Alcuni sindacalisti propongono uno “sciopero di massa” non basato su indicazioni che provengano dall’alto, su giornate topiche, ma su una diffusione di azioni organizzate dal basso, anche dure e a ripetizione nelle imprese e soprattutto nei servizi, il cuore dell’economia moderna. Il movimento dovrebbe fare un salto politico, salto peraltro richiesto dalla partecipazione in massa dei giovani, che metta in discussione il significato del lavoro, della produzione anche in riferimento alla crisi ecologica, le condizioni di lavoro, la precarietà, i salari, insomma la struttura stessa dell’economia. E, infine, ma non per ultimo come importanza, occorrerebbe battersi per l’obiettivo di una riforma costituzionale che renda le istituzioni più democratiche: il progetto della Sesta Repubblica. La questione è sapere se l’unità sindacale reggerà a tale cambio di strategia. La stessa CGT che ha svolto il suo congresso a fine marzo scorso si è divisa al riguardo e il segretario uscente Philippe Martinez è stato contestato per la sua linea giudicata troppo morbida e la sua candidata alla segretaria generale bocciata. I sindacati di categoria più combattivi hanno poi imposto come nuovo leader Sophie Binet. Il sindacato di base Solidaires e settori della stessa CGT hanno costituito una rete per lo sciopero generale. Ma rimane dubbio il consenso della CFDT, l’altro grande sindacato francese, a questo cambio di paradigma.

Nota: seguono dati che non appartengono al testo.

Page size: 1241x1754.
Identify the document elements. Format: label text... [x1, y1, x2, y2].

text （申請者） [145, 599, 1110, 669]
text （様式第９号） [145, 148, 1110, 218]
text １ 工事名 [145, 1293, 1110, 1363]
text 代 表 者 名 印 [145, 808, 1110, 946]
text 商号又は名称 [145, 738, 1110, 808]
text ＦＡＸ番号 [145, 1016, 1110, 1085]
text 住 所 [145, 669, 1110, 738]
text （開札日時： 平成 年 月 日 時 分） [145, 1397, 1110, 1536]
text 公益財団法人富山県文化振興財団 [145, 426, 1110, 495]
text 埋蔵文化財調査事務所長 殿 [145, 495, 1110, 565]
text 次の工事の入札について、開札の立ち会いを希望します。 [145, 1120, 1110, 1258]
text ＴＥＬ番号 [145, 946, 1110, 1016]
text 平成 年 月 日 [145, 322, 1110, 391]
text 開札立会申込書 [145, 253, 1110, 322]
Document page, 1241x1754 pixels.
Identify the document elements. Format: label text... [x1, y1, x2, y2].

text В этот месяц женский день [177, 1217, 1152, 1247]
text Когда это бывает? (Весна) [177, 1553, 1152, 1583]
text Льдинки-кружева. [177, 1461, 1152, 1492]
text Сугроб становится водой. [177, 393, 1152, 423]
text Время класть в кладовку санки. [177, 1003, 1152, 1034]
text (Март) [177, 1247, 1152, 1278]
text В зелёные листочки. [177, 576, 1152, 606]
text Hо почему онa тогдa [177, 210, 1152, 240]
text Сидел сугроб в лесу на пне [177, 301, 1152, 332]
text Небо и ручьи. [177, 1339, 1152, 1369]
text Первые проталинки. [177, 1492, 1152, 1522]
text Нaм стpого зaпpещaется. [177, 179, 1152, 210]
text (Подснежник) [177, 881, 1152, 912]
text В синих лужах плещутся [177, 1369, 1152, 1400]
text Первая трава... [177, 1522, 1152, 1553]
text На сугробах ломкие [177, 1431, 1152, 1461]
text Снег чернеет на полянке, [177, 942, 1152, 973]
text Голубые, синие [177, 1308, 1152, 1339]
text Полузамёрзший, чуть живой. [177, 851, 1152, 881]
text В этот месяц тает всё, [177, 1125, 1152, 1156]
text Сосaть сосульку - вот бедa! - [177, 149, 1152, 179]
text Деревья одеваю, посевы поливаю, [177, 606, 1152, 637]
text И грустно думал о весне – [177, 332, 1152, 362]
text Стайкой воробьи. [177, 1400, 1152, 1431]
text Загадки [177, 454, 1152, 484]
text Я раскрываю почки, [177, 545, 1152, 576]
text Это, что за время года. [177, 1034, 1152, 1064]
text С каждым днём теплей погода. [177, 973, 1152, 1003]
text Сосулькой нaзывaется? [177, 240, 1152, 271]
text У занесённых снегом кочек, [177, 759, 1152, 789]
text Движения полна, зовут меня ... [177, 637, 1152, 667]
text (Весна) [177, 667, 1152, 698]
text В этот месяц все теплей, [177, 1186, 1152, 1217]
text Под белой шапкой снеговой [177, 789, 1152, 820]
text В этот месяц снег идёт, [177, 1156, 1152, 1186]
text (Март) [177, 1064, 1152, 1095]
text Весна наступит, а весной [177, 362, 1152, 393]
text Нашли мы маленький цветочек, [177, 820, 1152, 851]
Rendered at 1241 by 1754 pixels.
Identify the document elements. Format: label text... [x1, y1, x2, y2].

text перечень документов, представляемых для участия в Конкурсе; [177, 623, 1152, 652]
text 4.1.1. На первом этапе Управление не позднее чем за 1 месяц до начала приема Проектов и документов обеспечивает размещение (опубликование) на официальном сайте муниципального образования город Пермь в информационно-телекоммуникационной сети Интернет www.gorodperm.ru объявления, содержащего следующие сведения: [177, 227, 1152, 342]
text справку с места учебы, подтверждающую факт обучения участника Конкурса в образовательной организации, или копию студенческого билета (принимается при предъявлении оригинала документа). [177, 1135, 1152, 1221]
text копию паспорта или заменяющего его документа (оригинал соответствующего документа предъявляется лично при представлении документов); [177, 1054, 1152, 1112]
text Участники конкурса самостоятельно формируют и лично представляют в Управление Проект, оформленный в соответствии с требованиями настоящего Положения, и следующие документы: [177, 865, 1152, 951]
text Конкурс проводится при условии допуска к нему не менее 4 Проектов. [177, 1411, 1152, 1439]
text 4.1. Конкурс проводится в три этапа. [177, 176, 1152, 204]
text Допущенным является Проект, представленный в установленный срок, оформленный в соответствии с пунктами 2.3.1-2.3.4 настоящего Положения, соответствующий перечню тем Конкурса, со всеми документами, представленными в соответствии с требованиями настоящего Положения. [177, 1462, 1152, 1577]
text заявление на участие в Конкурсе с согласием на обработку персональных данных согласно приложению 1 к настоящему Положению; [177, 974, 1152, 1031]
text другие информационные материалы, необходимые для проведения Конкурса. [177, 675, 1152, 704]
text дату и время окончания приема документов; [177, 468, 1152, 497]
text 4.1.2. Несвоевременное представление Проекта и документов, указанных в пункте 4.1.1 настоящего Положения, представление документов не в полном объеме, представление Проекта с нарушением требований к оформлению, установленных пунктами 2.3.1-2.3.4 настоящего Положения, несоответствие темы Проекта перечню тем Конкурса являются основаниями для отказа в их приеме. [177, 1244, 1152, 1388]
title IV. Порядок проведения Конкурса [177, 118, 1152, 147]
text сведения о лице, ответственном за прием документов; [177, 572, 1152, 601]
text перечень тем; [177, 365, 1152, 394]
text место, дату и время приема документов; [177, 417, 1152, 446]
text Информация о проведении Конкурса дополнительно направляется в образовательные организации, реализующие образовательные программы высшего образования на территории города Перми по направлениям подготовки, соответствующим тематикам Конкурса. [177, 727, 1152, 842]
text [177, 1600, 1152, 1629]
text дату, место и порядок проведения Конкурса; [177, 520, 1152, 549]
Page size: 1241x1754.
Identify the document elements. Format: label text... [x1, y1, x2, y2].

Sul piano politico il movimento ha indebolito grandemente la presidenza Macron. In caso di elezioni politiche, oggi come oggi, il partito del Presidente, Renaissance, non otterrebbe che il 22% dei consensi, 4 punti in meno rispetto al 2022. Mentre il Rassemblement national della Le Pen passerebbe dal 19% al 26% secondo un sondaggio IFOP di fine marzo. La Nupes, l’alleanza di sinistra, rimarrebbe stabile al 26%. Nelle ultime settimane il clima unitario a sinistra si è guastato per le polemiche del PCF con La France Insoumise (LFI), la convergenza in un’elezione suppletiva della candidata della destra socialista con i macroniani che ha consentito di sconfiggere una candidata della LFI appoggiata dalla Nupes. La stessa LFI è attraversata da tensioni che fanno riferimento a problemi di democrazia interna ed alla successione di Jean-Luc Mélenchon. Insomma, un quadro complesso che impone ai sindacati e alla sinistra di fare un salto di qualità nella loro strategia di lotta e nel prospettare uno sbocco politico credibile ai milioni di francesi che si sono mobilitati contro le politiche liberiste del loro Presidente.